Records from a data source
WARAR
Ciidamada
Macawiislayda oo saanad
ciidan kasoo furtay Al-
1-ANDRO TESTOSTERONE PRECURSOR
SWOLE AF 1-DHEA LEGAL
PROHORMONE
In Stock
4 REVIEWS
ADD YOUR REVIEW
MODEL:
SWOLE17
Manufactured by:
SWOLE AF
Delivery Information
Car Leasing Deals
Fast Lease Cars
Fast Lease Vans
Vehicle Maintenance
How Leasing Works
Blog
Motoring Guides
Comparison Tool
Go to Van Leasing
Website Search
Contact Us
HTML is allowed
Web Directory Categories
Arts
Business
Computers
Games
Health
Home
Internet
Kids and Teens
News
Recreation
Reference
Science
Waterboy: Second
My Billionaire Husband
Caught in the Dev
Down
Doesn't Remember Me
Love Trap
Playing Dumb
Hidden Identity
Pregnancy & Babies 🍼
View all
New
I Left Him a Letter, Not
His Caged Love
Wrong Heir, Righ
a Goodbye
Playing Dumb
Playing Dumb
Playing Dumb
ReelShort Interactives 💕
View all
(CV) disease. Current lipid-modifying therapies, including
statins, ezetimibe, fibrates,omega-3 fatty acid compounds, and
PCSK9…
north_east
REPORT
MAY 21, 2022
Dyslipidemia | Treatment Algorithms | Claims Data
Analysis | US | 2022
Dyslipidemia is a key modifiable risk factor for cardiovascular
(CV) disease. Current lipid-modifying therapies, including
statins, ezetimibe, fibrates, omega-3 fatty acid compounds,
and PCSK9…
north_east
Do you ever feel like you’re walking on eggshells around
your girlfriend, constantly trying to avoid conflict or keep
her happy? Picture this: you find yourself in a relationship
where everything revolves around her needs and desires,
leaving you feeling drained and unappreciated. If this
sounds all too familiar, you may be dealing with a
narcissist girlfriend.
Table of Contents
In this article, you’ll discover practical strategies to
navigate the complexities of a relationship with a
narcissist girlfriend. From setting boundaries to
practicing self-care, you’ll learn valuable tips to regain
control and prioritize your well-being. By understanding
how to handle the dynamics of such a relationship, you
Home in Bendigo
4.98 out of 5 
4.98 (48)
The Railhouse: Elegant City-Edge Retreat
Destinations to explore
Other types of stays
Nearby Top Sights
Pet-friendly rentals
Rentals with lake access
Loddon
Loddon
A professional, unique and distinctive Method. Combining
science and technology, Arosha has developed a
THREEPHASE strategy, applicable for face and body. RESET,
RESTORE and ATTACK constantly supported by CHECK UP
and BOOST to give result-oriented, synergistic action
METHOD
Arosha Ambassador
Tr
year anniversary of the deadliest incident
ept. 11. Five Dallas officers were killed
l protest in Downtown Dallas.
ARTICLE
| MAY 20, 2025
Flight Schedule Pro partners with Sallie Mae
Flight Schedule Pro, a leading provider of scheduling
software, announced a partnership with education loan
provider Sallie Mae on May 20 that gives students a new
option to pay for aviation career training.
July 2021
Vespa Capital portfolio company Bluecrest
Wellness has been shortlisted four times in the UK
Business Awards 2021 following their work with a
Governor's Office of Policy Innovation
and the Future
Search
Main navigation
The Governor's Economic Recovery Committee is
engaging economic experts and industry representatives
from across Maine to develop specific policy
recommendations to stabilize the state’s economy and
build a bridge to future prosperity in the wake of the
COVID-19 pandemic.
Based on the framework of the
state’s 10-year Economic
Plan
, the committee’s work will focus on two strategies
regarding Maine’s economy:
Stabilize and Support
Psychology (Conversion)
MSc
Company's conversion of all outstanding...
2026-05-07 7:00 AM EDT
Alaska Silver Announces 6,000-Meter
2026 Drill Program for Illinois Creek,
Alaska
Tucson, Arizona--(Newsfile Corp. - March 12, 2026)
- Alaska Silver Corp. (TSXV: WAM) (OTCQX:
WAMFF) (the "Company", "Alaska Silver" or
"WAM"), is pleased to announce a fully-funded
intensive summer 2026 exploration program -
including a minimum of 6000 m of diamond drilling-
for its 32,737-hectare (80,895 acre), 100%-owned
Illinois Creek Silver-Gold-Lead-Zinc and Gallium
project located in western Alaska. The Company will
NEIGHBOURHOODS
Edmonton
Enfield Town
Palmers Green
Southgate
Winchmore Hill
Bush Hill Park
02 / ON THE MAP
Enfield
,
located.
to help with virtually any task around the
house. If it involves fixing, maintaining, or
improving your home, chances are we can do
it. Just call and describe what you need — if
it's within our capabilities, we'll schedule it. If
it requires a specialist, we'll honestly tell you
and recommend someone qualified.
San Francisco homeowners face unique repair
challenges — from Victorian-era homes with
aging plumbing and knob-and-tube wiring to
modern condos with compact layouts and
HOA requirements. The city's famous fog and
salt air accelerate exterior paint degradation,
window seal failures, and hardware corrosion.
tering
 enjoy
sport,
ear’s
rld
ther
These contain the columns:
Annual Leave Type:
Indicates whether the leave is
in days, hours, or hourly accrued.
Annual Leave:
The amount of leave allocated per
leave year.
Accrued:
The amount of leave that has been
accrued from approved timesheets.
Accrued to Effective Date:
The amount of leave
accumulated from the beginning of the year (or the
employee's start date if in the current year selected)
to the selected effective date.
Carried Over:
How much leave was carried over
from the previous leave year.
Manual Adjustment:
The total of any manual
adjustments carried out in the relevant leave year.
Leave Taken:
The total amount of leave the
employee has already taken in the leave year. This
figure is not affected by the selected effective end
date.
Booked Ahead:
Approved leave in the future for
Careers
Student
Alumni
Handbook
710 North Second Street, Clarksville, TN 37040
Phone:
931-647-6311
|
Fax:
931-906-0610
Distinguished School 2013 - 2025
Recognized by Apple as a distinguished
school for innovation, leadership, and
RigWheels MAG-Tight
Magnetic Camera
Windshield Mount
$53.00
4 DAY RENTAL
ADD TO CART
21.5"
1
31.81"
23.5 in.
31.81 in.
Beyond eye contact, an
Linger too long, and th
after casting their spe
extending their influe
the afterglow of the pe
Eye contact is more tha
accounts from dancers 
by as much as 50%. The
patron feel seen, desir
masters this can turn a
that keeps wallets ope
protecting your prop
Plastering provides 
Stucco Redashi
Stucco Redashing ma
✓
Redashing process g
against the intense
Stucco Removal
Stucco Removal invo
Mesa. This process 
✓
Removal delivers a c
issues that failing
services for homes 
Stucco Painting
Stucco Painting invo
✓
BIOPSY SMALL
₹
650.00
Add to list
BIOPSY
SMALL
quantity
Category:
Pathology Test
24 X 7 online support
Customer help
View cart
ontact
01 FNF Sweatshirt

TASK BRIEF: Lay out the lines above as a Markdown table with the columns Row and Text, from the first line up to and including the line with "I Left Him a Letter, Not". Number each line in order, and leave out any blank lines.

REPLY TO THE EXERCISE:
| Row | Text |
|---|---|
| 1 | WARAR |
| 2 | Ciidamada |
| 3 | Macawiislayda oo saanad |
| 4 | ciidan kasoo furtay Al- |
| 5 | 1-ANDRO TESTOSTERONE PRECURSOR |
| 6 | SWOLE AF 1-DHEA LEGAL |
| 7 | PROHORMONE |
| 8 | In Stock |
| 9 | 4 REVIEWS |
| 10 | ADD YOUR REVIEW |
| 11 | MODEL: |
| 12 | SWOLE17 |
| 13 | Manufactured by: |
| 14 | SWOLE AF |
| 15 | Delivery Information |
| 16 | Car Leasing Deals |
| 17 | Fast Lease Cars |
| 18 | Fast Lease Vans |
| 19 | Vehicle Maintenance |
| 20 | How Leasing Works |
| 21 | Blog |
| 22 | Motoring Guides |
| 23 | Comparison Tool |
| 24 | Go to Van Leasing |
| 25 | Website Search |
| 26 | Contact Us |
| 27 | HTML is allowed |
| 28 | Web Directory Categories |
| 29 | Arts |
| 30 | Business |
| 31 | Computers |
| 32 | Games |
| 33 | Health |
| 34 | Home |
| 35 | Internet |
| 36 | Kids and Teens |
| 37 | News |
| 38 | Recreation |
| 39 | Reference |
| 40 | Science |
| 41 | Waterboy: Second |
| 42 | My Billionaire Husband |
| 43 | Caught in the Dev |
| 44 | Down |
| 45 | Doesn't Remember Me |
| 46 | Love Trap |
| 47 | Playing Dumb |
| 48 | Hidden Identity |
| 49 | Pregnancy & Babies 🍼 |
| 50 | View all |
| 51 | New |
| 52 | I Left Him a Letter, Not |